Впрочем, если даже не станем говорить о ничтожных и мелочных людях, жалких писаках и кропателях, а будем рассматривать одних лишь вас, великих гениев — то, как, впрочем, вы и сами высказали — разве можно отыскать существенное различие в отношениях их к действительному, идеальному искусству? Разве и вы не погружаетесь всем своим существом в божественную прохладную ванну при виде какого-нибудь произведения Фидиаса? И на это ощущение сводится вообще все остальное. Только в те немногие минуты жизни, когда душа наша изнывает от избытка чувств, мы испытываем внутреннее удовлетворение. Наслаждение искусством, воодушевление, какой-нибудь подвиг, страшная любовь — в главном сводятся к одному и тому же. Или вы не одного со мною мнения, любезный друг?

Хотя скульптор слышал из ее речи только отрывочные слова, он все-таки счел нужным утвердительно кивнуть головой. Женщина эта так мало занимала его, что даже в ее присутствии он мысленно переносился к той, которая наполняла его сердце.

Графиня приняла его молчание за признак сильного впечатления, произведенного на него ее речью.

— Видите ли, — продолжала она, — я чувствую некоторое облегчение от того, что могу вам это высказать. Так редко встречаешь людей, способных понимать нас, перед которыми нечего таиться! Способность не лицемерить перед самим собою и одинаково сознавать свои хорошие и дурные стороны есть исключительное достояние возвышенных натур. А между тем сами слабости до известной степени облагораживаются смелостью и легкостью их сознания. Если б вы знали, любезный друг, как тяжело женщине добиться свободы, тогда как вы, мужчины, пользуетесь ею с самого вашего рождения. Как долго портим мы лучшее время нашей жизни из-за ложного стыда и тысячи мелочных соображений! Только с той поры, как я признала нравственным долгом, относительно самой себя, усваивать себе все, что мне по силам, и откровенно высказывать все то, для чего найду сочувствующего мне слушателя, — только с той поры я могу сказать, что научилась уважать себя. Но я забываю: все эти признания, как бы вы им ни сочувствовали, тем не менее едва ли вас интересуют. Впрочем, я, вероятно, уже не первая, оказывающая вам такое доверие. Мир, в котором вы живете, привык к тому, чтобы перед ним срывались маски и покровы, которыми трусливо прикрываются в щепетильном обществе обыденных людей. Да, я бы и сама воздержалась и не проболталась бы вам о своих чувствах и мыслях, если бы еще кое-что не лежало у меня на сердце, — это большая, большая просьба.
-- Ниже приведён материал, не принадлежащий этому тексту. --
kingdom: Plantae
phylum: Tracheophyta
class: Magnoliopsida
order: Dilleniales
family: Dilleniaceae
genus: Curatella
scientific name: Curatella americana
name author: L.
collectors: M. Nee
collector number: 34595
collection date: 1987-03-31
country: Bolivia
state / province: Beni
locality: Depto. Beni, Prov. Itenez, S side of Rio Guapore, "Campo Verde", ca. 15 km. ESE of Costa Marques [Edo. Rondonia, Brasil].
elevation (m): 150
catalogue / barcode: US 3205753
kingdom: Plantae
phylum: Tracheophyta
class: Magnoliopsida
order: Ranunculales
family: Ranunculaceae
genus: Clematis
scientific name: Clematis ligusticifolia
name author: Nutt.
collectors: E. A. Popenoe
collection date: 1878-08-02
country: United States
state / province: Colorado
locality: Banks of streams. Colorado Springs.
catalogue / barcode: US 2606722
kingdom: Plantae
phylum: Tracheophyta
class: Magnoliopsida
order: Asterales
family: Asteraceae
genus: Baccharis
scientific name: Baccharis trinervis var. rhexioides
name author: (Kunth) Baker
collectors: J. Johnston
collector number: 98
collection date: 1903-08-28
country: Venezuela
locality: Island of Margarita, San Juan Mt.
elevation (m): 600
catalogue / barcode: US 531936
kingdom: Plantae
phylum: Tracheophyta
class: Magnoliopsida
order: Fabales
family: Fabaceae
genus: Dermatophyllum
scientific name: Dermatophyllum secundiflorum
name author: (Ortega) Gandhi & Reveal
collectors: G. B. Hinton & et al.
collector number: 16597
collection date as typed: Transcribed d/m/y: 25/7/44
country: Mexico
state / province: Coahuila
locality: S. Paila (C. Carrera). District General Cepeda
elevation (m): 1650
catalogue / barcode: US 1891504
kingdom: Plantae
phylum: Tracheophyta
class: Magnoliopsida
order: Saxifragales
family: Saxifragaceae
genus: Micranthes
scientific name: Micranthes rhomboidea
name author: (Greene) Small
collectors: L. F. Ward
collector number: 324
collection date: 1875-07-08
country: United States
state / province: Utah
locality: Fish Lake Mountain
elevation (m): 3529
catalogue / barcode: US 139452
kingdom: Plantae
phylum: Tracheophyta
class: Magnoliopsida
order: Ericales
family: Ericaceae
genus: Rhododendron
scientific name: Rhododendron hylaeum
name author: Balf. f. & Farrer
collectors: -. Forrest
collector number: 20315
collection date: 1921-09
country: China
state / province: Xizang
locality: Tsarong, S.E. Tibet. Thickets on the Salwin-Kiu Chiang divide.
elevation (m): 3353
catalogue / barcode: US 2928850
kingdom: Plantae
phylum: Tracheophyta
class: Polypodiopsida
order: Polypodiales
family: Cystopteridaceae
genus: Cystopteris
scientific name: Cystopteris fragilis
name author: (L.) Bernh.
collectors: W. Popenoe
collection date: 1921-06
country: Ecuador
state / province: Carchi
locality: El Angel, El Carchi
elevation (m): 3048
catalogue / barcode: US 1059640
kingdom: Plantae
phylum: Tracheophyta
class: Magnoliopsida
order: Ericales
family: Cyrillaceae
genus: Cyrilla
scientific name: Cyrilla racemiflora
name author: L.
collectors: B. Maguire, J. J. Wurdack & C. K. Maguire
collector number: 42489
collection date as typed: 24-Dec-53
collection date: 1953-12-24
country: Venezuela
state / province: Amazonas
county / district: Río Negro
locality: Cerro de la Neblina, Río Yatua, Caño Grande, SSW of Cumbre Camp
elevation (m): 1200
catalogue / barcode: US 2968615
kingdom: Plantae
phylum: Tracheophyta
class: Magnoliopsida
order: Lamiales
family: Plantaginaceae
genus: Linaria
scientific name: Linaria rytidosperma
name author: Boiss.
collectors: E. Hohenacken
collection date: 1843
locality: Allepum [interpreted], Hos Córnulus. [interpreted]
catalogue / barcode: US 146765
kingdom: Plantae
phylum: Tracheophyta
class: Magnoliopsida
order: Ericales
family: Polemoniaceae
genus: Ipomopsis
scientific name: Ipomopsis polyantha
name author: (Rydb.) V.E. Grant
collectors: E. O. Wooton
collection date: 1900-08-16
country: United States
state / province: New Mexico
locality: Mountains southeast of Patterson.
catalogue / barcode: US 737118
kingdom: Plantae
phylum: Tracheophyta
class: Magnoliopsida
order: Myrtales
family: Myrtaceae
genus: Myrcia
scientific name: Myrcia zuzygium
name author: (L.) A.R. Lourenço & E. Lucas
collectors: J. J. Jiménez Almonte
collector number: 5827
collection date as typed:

Она опустилась на диван и, приняв беспечную живописную позу, закинула за голову руки. Лицо ее было бледно как мрамор и с полуоткрытого теперь рта исчезла улыбка.

— Просьба? — повторил рассеянно Янсен. — Вы знаете ведь, графиня, что я ожидал скорее наказания.

— Кто знает, не окажется ли вам исполнение этой просьбы наказанием и еще не из самых легких! — быстро прервала она его. — Словом, хотите изваять мой бюст?

— Ваш бюст?

— Да! во весь рост, в стоячем, сидячем или лежачем положении, как хотите; я должна сознаться вам, что эта мысль взбрела мне на ум только сегодня утром. Восхитительная статуя вашей знакомки решительно не выходит у меня из головы, хотя я не настолько дерзка, чтобы сравнивать себя с нею, особенно в ваших глазах. У меня есть довольно определенная цель: я знаю одного безумца, который все еще находит меня молодою и прекрасною и был бы очень доволен обладать моим изваянием, особенно выполненным таким художником, как вы; я часто и подолгу нахожусь с ним в разлуке и несказанно его осчастливлю, если оставлю взамен себя свое изображение.